I think it was after I cut the paper to size that the idea of what to draw came to me. A small face with a word balloon and a word in the balloon.
Just a few weeks ago I had ordered some new art supplies. That’s where this new pad of paper came from. Along with the paper I ordered a few new small black markers. I love small black markers and I love to try out new ones. One of them that I bought was a Dick Blick house brand marker with archival pigment ink. Its size was 1.0mm. That’s actually big for a small black marker. Most of them have a tip that’s under one millimeter. But I like the larger small tips.
I got at it and first drew all four borders on the small piece of paper and then the empty word balloon. At first when I was drawing these I’d come up with a word to put in the balloon and then draw the face. Somewhere after the first thirty or so of them I switched and now I draw the face first and then put the word in. And the word was whatever came into my head in the moment.
At first I was using the same 1.0mm pen for the drawing and the lettering. But I found that pen was a little too big for the lettering. I switched over to a 0.8mm little black marker and that worked better. It was also why I switched up the order I put the word in. At first I would draw the borders, switch pens to letter, switch pens to draw the face, and then switch the pen again to title and sign the back. That was a lot of pen switching. Now I draw the borders, draw the face, switch pens, letter the word and the back. A much more efficient work flow.

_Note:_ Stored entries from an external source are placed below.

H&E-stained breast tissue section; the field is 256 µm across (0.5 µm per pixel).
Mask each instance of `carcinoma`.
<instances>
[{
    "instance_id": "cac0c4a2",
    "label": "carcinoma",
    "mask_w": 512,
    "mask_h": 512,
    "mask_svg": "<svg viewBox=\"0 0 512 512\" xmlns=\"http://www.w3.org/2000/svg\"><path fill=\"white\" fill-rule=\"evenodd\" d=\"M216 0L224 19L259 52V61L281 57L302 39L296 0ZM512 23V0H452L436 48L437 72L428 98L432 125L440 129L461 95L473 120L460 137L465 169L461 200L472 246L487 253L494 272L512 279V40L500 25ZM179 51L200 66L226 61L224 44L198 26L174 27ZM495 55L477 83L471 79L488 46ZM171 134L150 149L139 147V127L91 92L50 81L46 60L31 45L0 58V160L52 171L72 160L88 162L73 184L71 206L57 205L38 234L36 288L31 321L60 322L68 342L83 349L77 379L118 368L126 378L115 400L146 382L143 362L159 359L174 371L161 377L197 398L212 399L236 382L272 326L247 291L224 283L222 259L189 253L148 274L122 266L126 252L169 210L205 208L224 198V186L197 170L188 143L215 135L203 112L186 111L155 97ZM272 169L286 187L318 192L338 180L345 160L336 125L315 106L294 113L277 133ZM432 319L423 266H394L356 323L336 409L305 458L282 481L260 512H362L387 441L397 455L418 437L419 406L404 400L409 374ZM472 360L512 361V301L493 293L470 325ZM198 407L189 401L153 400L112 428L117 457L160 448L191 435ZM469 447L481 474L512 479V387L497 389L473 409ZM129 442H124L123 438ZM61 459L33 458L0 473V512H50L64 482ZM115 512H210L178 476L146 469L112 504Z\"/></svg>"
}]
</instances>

I also decided that I was going to give these drawings away. They’re tiny and ephemeral. I’ll give them away to my students or anyone else I saw who wanted one (I’ve learned no to give art away to people who don’t really want it). Maybe they’d keep track of them of maybe they’d disappear over the years. Who knows?
I like the way the drawings came out. They’re stripped down to the very basic thing that a comic is. A character, a word balloon, and a word. Nothing more. I also think that there is an appealing cuteness to them. I made almost all of the faces with big smiles on them and the words are generally pleasant and that plus the small size makes them appealing. I like the basicness of them.
I’ve already given some of them away and everybody seems to like them. One question I got asked about them is how long it takes to draw one of them. I find that a hard question to answer because sometimes they can go really fast and at other times slower. And even if they go really fast it’s usually for a short time. I can draw ten of them in about twenty minutes but I sure can’t do that every twenty minutes.
The last couple of nights I drew some of them while watching TV. I drew ten of them over about the span of a forty minute TV show. Maybe that’s a more realistic time for how long it takes to draw one of these. Four minutes a piece is still quick but, once again, I probably could do that through every TV show.
So far I’ve made a hundred of these tiny drawings. That’s over six days. Not a bad pace but probably not one I’ll keep up. I can’t even give away that many over a week’s time. But I’m enjoying drawing them so I’ll make more.